Yönerge: Aşağıdaki metin parçasına göre şu ifadelerin doğru olup olmadığını yazın ve her biri için evet ya da hayır deyip metinden karara götüren sözleri olduğu gibi alıntılayın: (a) Otobüsün şoförü şarkı söyler. (b) Köylülerin parasını alan adam Almanya'ya gitmek için havaalanına gider. (c) Köylüler gündüzleri otobüsten inip şehirde dolaşır.

Metin Parçası:
# # #
Film, bir otobüs yolculuğu ile başlar. Yabancı gözlerle dışarıyı izleyen, uyuyan, düşünen köylüler yolcudur; neşe içinde şarkı söyleyen ve bu işi daha önce de yaptığını rahatlığından anladığımız, ülkeye kaçak işçi sokan şebekenin adamı ise otobüsün şoförüdür. İlerleyen sahnelerde Otobüs, Stockholmün şehir merkezindeki bir meydanda durur. Köylülerin bütün parasını alan adam, çalışma izni için polise gittiğini belirtir ve daha önceden ayırttığı Almanya uçağına yetişmek için havaalanına gider. Gitmeden önce otobüsten dışarı çıkmamalarını ve polise gözükmemelerini tembihlediği köylülerimiz ise gece çökene dek korkulu ve kuşkulu gözlerle yabancısı oldukları dışarıdaki hayatı -belki de film boyunca neredeyse hiç konuşmadıkları için- izlemeye koyulurlar. Konuşmamayı ve kimseye görünmemeyi yeğleyen köylüler ancak geceleri dışarı çıkabilir, içlerinden ikisi doğal olmayan yollarla (birisi bıçaklanarak, diğeri sabaha kadar dışarıda kaldığı için donup suya düşerek) ölür. Geriye kalanlar ise bir şekilde polisin otobüse el koymasıyla ortaya çıkarılırlar. Onlar sınır dışı edilmek için alıkoyulurken, otobüs belki de köylülerin yerle bir edilen umutlarının bir yansımasıymışçasına araba mezarlığında paramparça edilir.
# # #
Veriler:

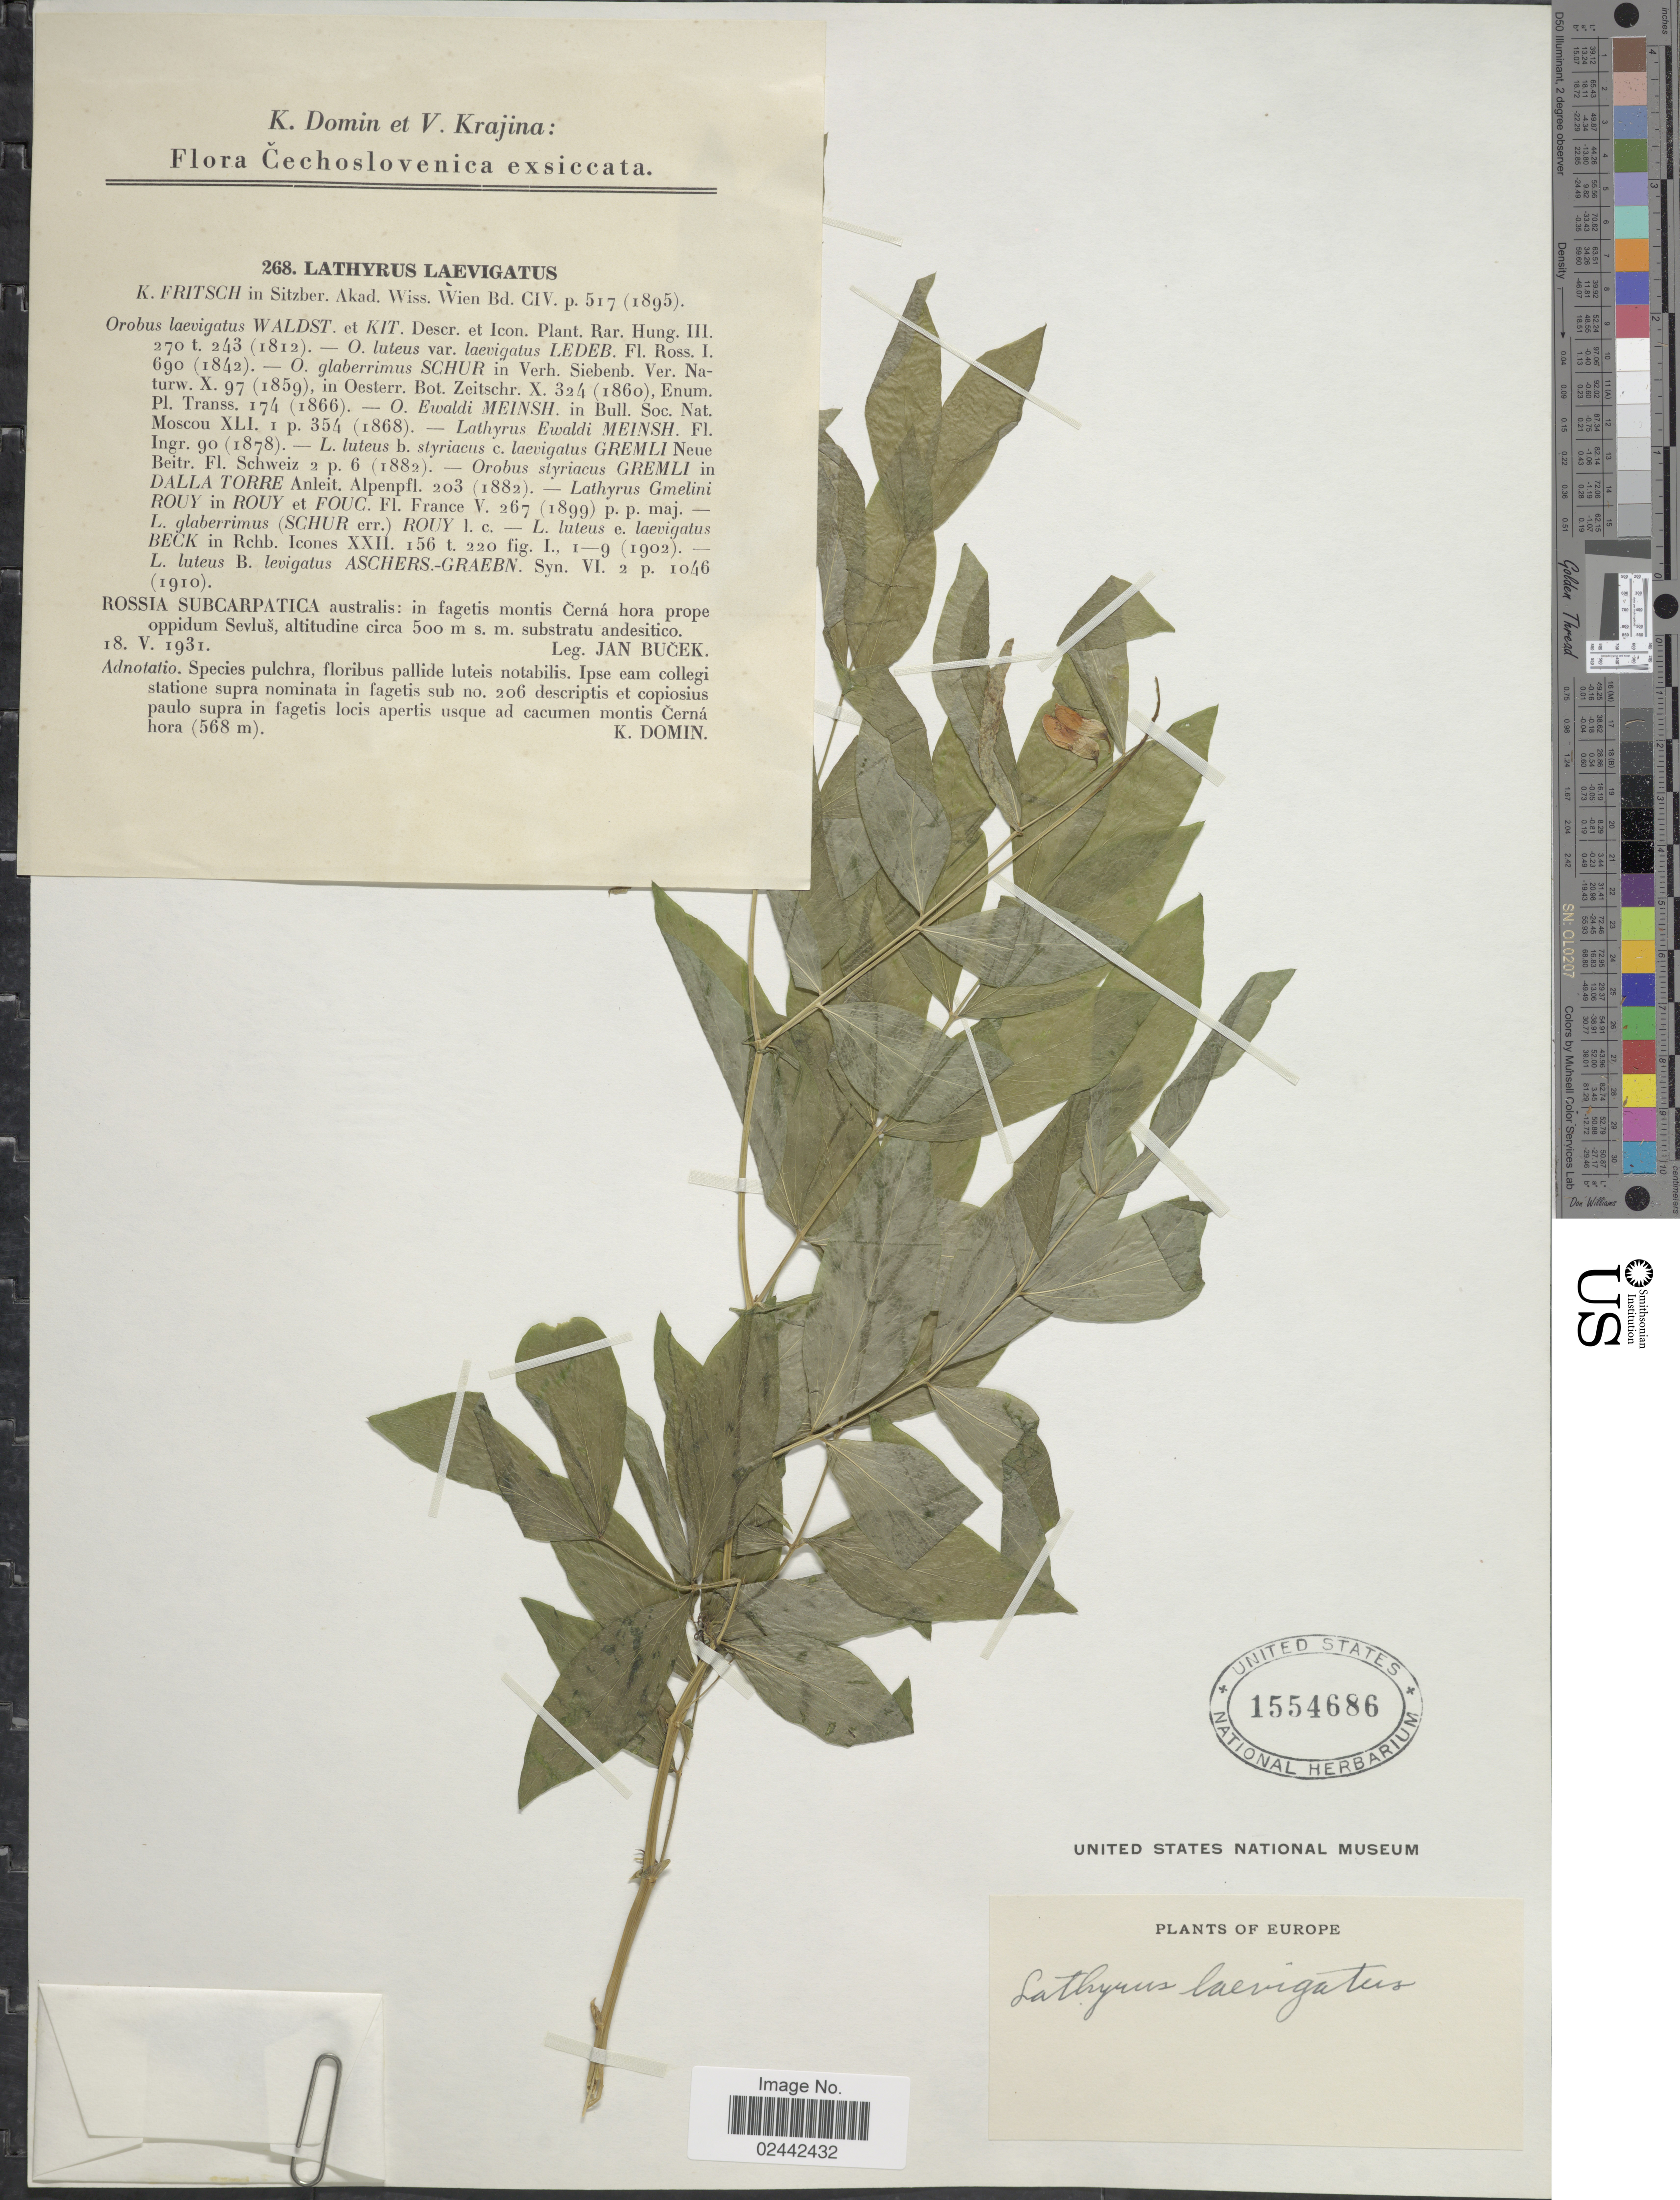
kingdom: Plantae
# # #
Sorunun Çözümü:
(a) Evet: "neşe içinde şarkı söyleyen ve bu işi daha önce de yaptığını rahatlığından anladığımız, ülkeye kaçak işçi sokan şebekenin adamı ise otobüsün şoförüdür"
(b) Evet: "daha önceden ayırttığı Almanya uçağına yetişmek için havaalanına gider"
(c) Hayır: "Konuşmamayı ve kimseye görünmemeyi yeğleyen köylüler ancak geceleri dışarı çıkabilir"